# Brief
Copy every line of the rows below character for character, and leave the pictures out of your output.

# Data entries

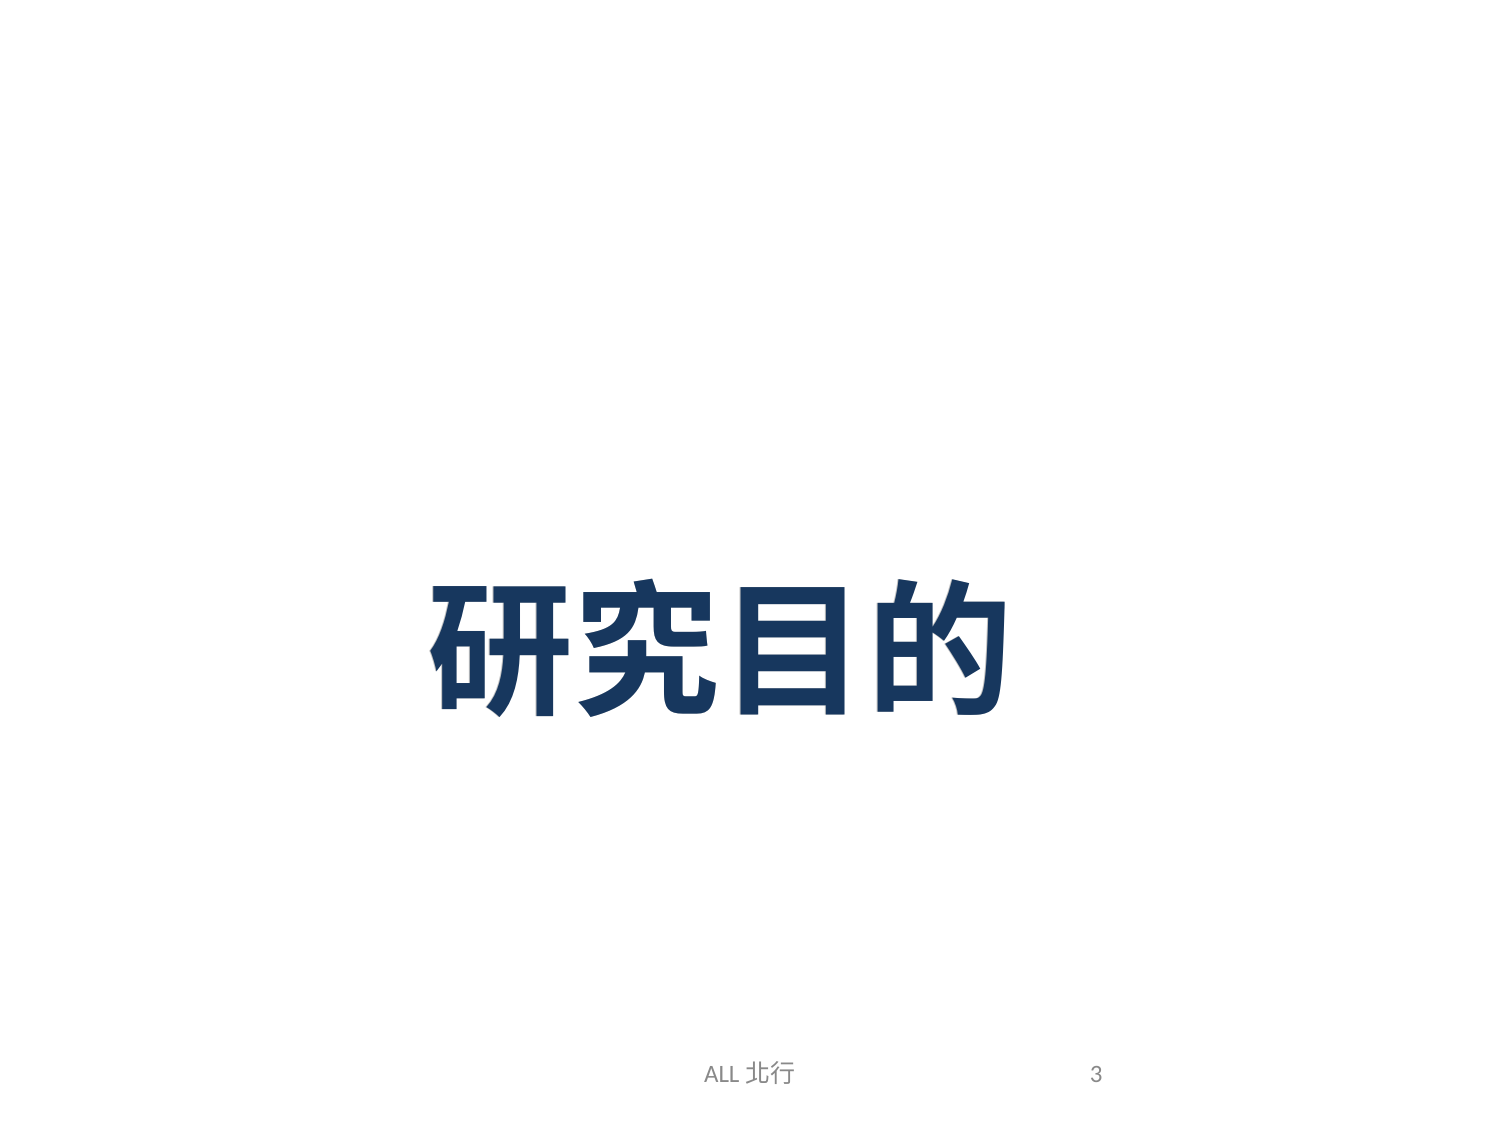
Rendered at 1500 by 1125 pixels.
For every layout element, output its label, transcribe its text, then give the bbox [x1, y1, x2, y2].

text_box ALL北行 [512, 1042, 988, 1103]
text_box 3 [1074, 1042, 1426, 1103]
text_box 研究目的 [159, 551, 1282, 741]
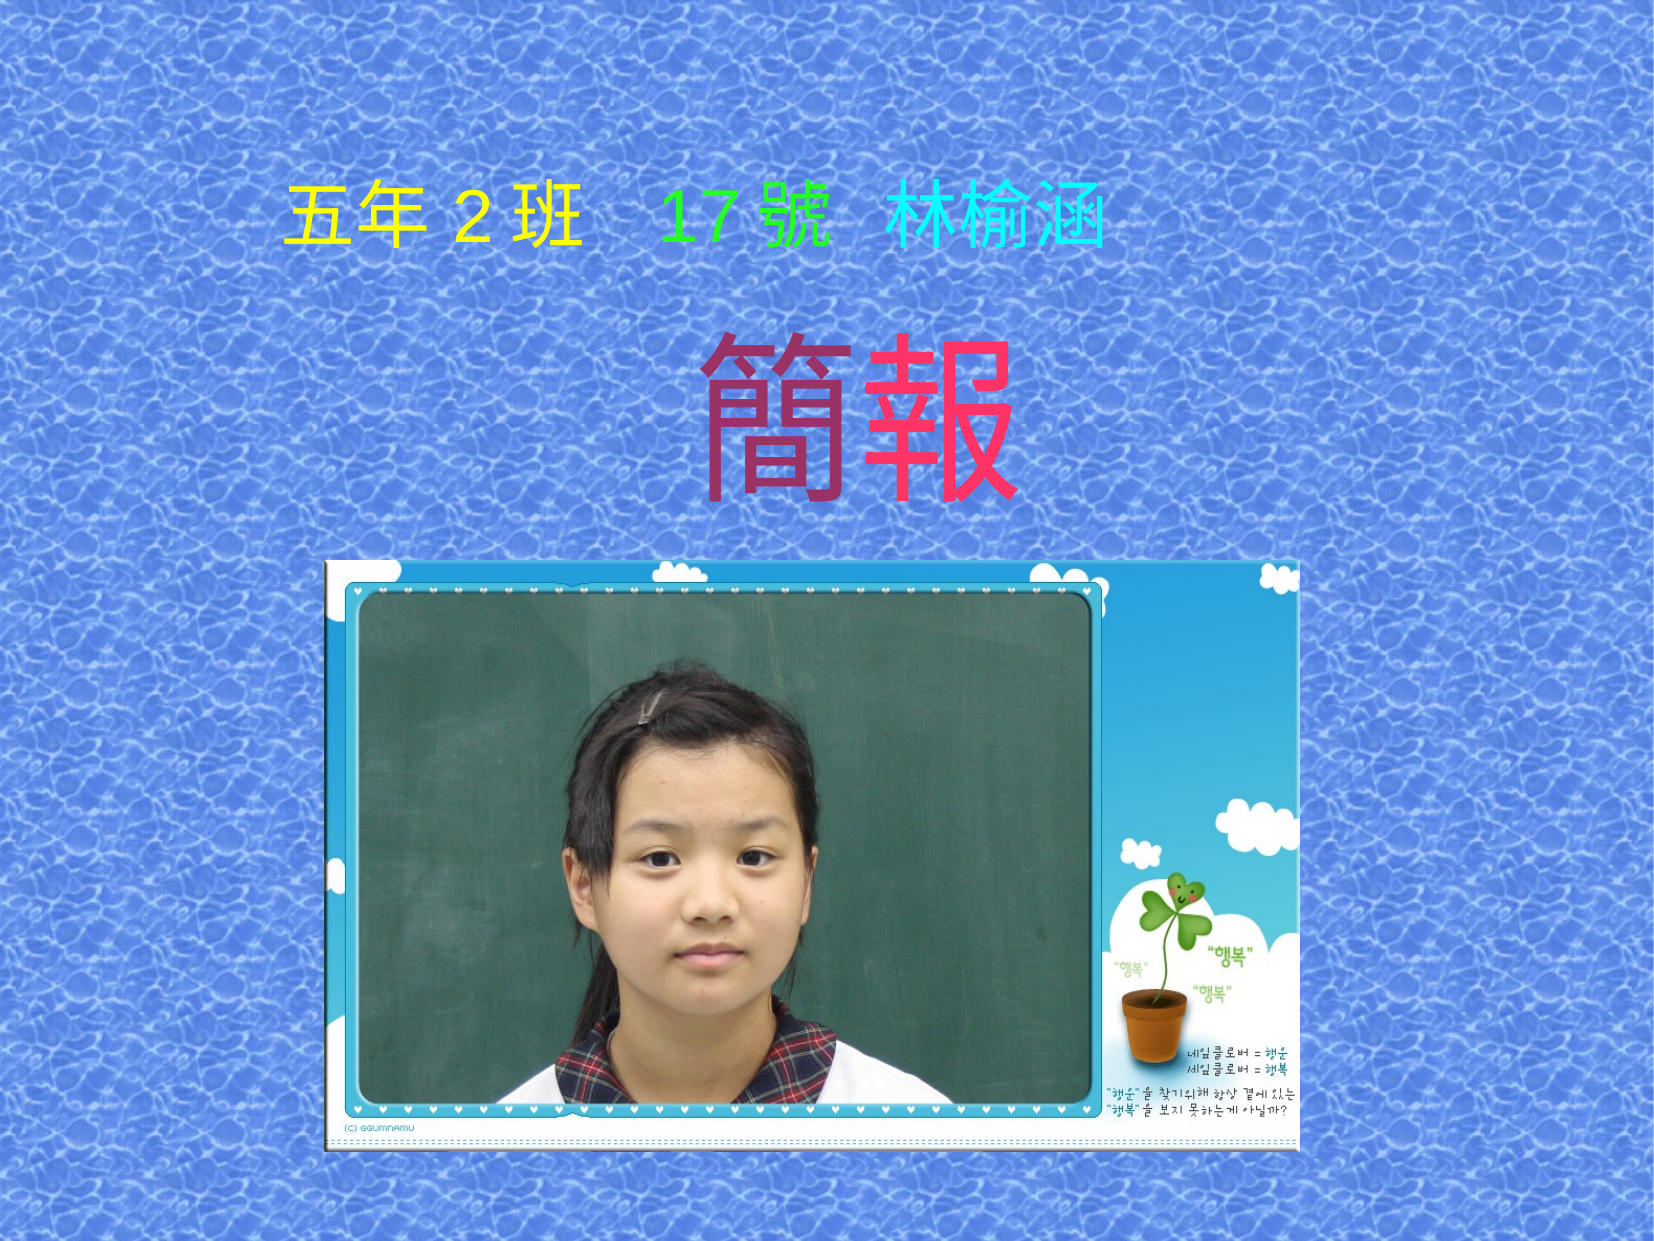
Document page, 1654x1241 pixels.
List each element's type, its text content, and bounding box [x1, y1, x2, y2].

text_box 簡報 [679, 267, 1152, 502]
picture [0, 0, 1654, 1241]
text_box 五年2班 17號 林榆涵 [265, 147, 1300, 266]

# Output for this task
Rendered at 1500 by 1125 pixels.
For every layout element, output its label, transcribe its text, then give the bbox [x1, y1, x2, y2].

text_box ALL北行 [512, 1042, 988, 1103]
text_box 3 [1074, 1042, 1426, 1103]
text_box 研究目的 [159, 551, 1282, 741]
Document page, 1654x1241 pixels.
List each element's type, its text content, and bounding box [x1, y1, x2, y2].

text_box 簡報 [679, 267, 1152, 502]
picture [0, 0, 1654, 1241]
text_box 五年2班 17號 林榆涵 [265, 147, 1300, 266]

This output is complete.